I think this work is a slight extension of Wanda, with an additional normalization step applied to the weights. The method is reasonable but the contribution feels moderate to me, I'd be fine with the paper being either accepted or rejected.

给作者的问题

Please see above.

论据与证据

The claims in the paper are well-supported by clear empirical evidence. However, the concepts of magnitude normalization and outlier regularization are not entirely novel, and the overall contribution may not appear significantly innovative.

方法与评估标准

The proposed methods and evaluation criteria are appropriate for the problem.

理论论述

This is an empirical paper, no theoretical claims are presented in the paper.

实验设计与分析

Yes, all parts.

补充材料

Yes, all parts.

与现有文献的关系

The paper builds on prior work in LLM pruning that uses weight and activation magnitudes to guide pruning decisions (e.g., Wanda). While magnitude normalization and outlier regularization have been widely explored in the context of model adaptive sparsity and robust pruning, BaWA refines these ideas by introducing a balancing mechanism for weight and activation distributions. The contribution is a little bit incremental and limited for the community.

遗漏的重要参考文献

No.

其他优缺点

Strengths:

The motivation of the paper is clear, the proposed method is simple and easy to follow.

Weaknesses:

  1. The proposed two methods magnitude normalization and outlier regularization in LLM pruning are a little bit trivial and not significant enough.

  2. The novelty of the paper is somehow limited. The contributions appear somewhat incremental, making the overall presentation less engaging.

  3. The proposed method will involve additional complexity and computation than baseline Wanda, especially w/ the search strategy.

其他意见或建议

Please see the comments above.

作者回复

Dear mDNk:

We sincerely appreciate your thoughtful feedback regarding BaWA’s novelty and computational overhead. Below, we address your concerns in detail.

Novelty of BaWA:

We respectfully disagree with the provided novelty concern for three key reasons:

(a) Problem Characterization in LLMs

  • Structural Outliers: LLMs exhibit extremely sparse activation outliers (>50% outliers in <5% channels, Fig 1c), unlike CNNs with uniform noise patterns [1].
  • Cross-Layer Imbalance: Weight magnitudes vary by 100× within layers (Fig 1a), violating CNN pruning assumptions.

(b) Methodological Advancements

  • Dual-Channel Normalization: Joint input/output scaling (Eq. 5) handles asymmetric LLM distributions, unlike standard normalization.

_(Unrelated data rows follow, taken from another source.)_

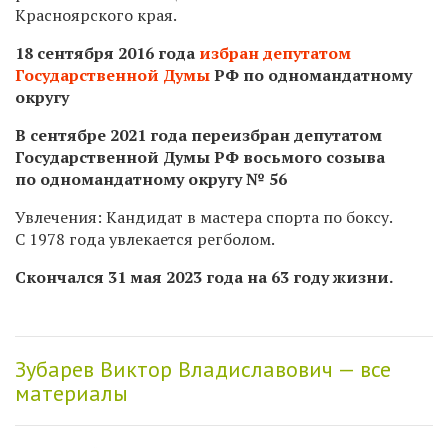
Красноярского края.
18 сентября 2016 года
избран депутатом
Государственной Думы
РФ по одномандатному
округу
В сентябре 2021 года переизбран депутатом
Государственной Думы РФ восьмого созыва
по одномандатному округу № 56
Увлечения:
Кандидат в мастера спорта по боксу.
C 1978 года увлекается регболом.
Скончался 31 мая 2023 года на 63 году жизни.
Зубарев Виктор Владиславович — все
материалы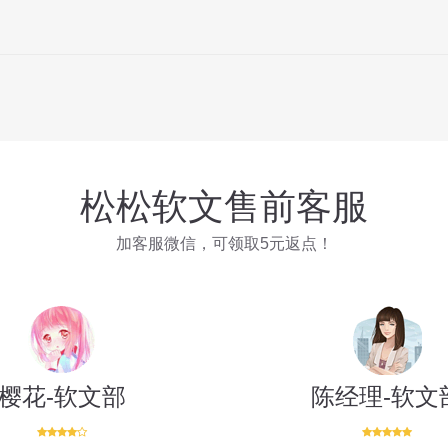
松松软文售前客服
加客服微信，可领取5元返点！
樱花-软文部
陈经理-软文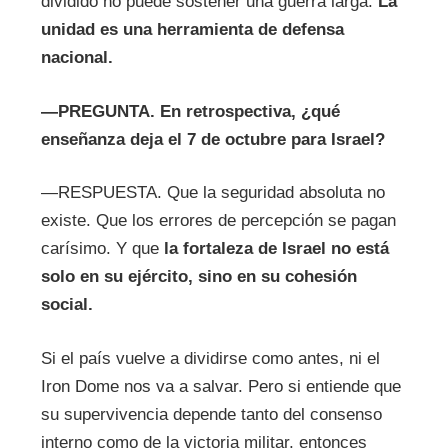
dividido no puede sostener una guerra larga.
La
unidad es una herramienta de defensa
nacional.
—
PREGUNTA.
En retrospectiva, ¿qué
enseñanza deja el 7 de octubre para Israel?
—RESPUESTA. Que la seguridad absoluta no
existe. Que los errores de percepción se pagan
carísimo. Y que
la fortaleza de Israel no está
solo en su ejército, sino en su cohesión
social.
Si el país vuelve a dividirse como antes, ni el
Iron Dome nos va a salvar. Pero si entiende que
su supervivencia depende tanto del consenso
interno como de la victoria militar, entonces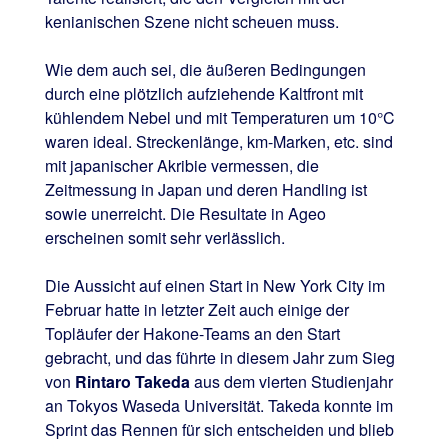
kenianischen Szene nicht scheuen muss.
Wie dem auch sei, die äußeren Bedingungen
durch eine plötzlich aufziehende Kaltfront mit
kühlendem Nebel und mit Temperaturen um 10°C
waren ideal. Streckenlänge, km-Marken, etc. sind
mit japanischer Akribie vermessen, die
Zeitmessung in Japan und deren Handling ist
sowie unerreicht. Die Resultate in Ageo
erscheinen somit sehr verlässlich.
Die Aussicht auf einen Start in New York City im
Februar hatte in letzter Zeit auch einige der
Topläufer der Hakone-Teams an den Start
gebracht, und das führte in diesem Jahr zum Sieg
von
Rintaro Takeda
aus dem vierten Studienjahr
an Tokyos Waseda Universität. Takeda konnte im
Sprint das Rennen für sich entscheiden und blieb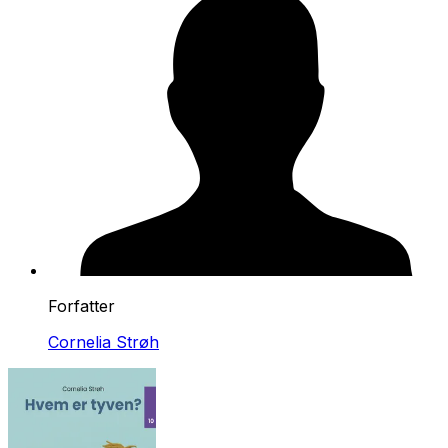
Forfatter
Cornelia Strøh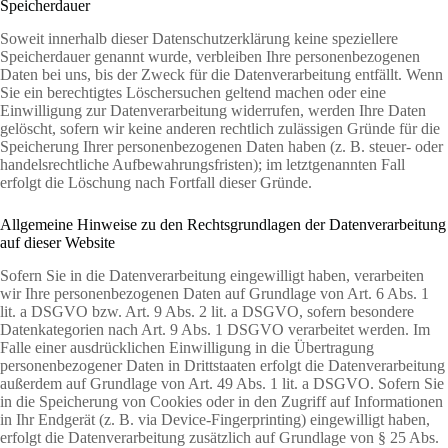
Speicherdauer
Soweit innerhalb dieser Datenschutzerklärung keine speziellere
Speicherdauer genannt wurde, verbleiben Ihre personenbezogenen
Daten bei uns, bis der Zweck für die Datenverarbeitung entfällt. Wenn
Sie ein berechtigtes Löschersuchen geltend machen oder eine
Einwilligung zur Datenverarbeitung widerrufen, werden Ihre Daten
gelöscht, sofern wir keine anderen rechtlich zulässigen Gründe für die
Speicherung Ihrer personenbezogenen Daten haben (z. B. steuer- oder
handelsrechtliche Aufbewahrungsfristen); im letztgenannten Fall
erfolgt die Löschung nach Fortfall dieser Gründe.
Allgemeine Hinweise zu den Rechtsgrundlagen der Datenverarbeitung
auf dieser Website
Sofern Sie in die Datenverarbeitung eingewilligt haben, verarbeiten
wir Ihre personenbezogenen Daten auf Grundlage von Art. 6 Abs. 1
lit. a DSGVO bzw. Art. 9 Abs. 2 lit. a DSGVO, sofern besondere
Datenkategorien nach Art. 9 Abs. 1 DSGVO verarbeitet werden. Im
Falle einer ausdrücklichen Einwilligung in die Übertragung
personenbezogener Daten in Drittstaaten erfolgt die Datenverarbeitung
außerdem auf Grundlage von Art. 49 Abs. 1 lit. a DSGVO. Sofern Sie
in die Speicherung von Cookies oder in den Zugriff auf Informationen
in Ihr Endgerät (z. B. via Device-Fingerprinting) eingewilligt haben,
erfolgt die Datenverarbeitung zusätzlich auf Grundlage von § 25 Abs.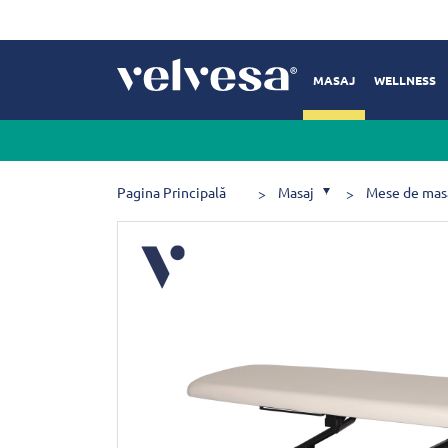
MASAJ
WELLNESS
Pagina Principală
Masaj
Mese de mas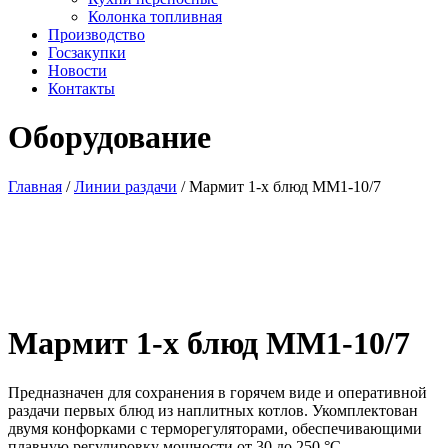
Колонка топливная
Производство
Госзакупки
Новости
Контакты
Оборудование
Главная
/
Линии раздачи
/ Мармит 1-х блюд MM1-10/7
Мармит 1-х блюд MM1-10/7
Предназначен для сохранения в горячем виде и оперативной
раздачи первых блюд из наплитных котлов. Укомплектован
двумя конфорками с терморегуляторами, обеспечивающими
плавную регулировку мощности от 30 до 250 °С.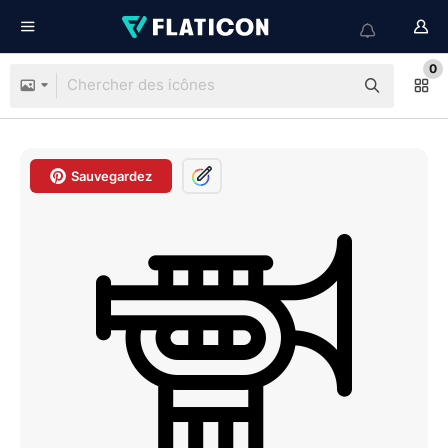
0
Sauvegardez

  • Dynamic Outlier Suppression: Learnable threshold θ3\theta_3 adapts to layer-wise outlier density, improving upon fixed-threshold methods [2].

(c) Empirical Superiority

  • BaWA reduces perplexity by 2.49 over Wanda (Table 3), which is a great improvement.

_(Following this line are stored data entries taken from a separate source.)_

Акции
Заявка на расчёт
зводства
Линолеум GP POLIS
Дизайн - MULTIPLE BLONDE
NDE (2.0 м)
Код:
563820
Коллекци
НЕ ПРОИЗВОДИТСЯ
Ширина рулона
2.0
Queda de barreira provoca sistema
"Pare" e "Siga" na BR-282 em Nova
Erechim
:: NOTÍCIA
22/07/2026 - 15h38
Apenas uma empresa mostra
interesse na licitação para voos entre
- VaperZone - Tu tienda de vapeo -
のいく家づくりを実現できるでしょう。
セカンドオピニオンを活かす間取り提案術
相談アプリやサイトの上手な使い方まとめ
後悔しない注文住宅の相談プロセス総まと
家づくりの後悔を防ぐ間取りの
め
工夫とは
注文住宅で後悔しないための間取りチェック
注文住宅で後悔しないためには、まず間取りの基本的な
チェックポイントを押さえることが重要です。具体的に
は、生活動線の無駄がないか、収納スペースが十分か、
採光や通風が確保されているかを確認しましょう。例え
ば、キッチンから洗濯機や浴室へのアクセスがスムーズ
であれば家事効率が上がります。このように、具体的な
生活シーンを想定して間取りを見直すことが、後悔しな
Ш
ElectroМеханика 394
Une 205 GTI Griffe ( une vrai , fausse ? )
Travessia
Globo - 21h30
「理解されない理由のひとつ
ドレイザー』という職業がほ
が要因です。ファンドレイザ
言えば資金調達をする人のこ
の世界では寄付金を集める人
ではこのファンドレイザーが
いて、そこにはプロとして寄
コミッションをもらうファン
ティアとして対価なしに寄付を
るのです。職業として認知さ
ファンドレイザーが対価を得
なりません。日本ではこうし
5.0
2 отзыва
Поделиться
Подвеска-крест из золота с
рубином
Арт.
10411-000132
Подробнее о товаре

  • Direct application of robust CNN pruning degrades accuracy by 4.1% (Table 8 in Appendix).

Computational Overhead:

Furthermore, the evaluation results in our paper have shown that the additional overhead of BaWA is negligible in two aspects.

(a) One-Time Search Cost: Searching a 70B model takes only 16 minutes (Table 6), <0.01% of typical training costs (thousands of GPU hours).

(b) Search-Free Mode: Even without search (BaWA w/o search), BaWA outperforms Wanda while maintaining the same pruning efficiency (Table 5).

References

[1] Li et al., Pruning Filters for Efficient ConvNets, ICLR 2017.

[2] Wei et al., Outlier Suppression+, EMNLP 2023.

最终决定

This paper introduces a new metric for pruning language models, focused on addressing imbalanced weight magnitudes and activation outliers. While there is some disagreement about the novelty of the approach as it extends prior work, the proposed method improves over prior work and the reviewers agree it is clearly explained and experiments are sound. Other concerns raised by reviewers (including speed of pruning, scaling factor sensitivity, comparison to structured pruning methods) are largely addressed by the authors in the rebuttal. Based on this, we recommend this paper for acceptance.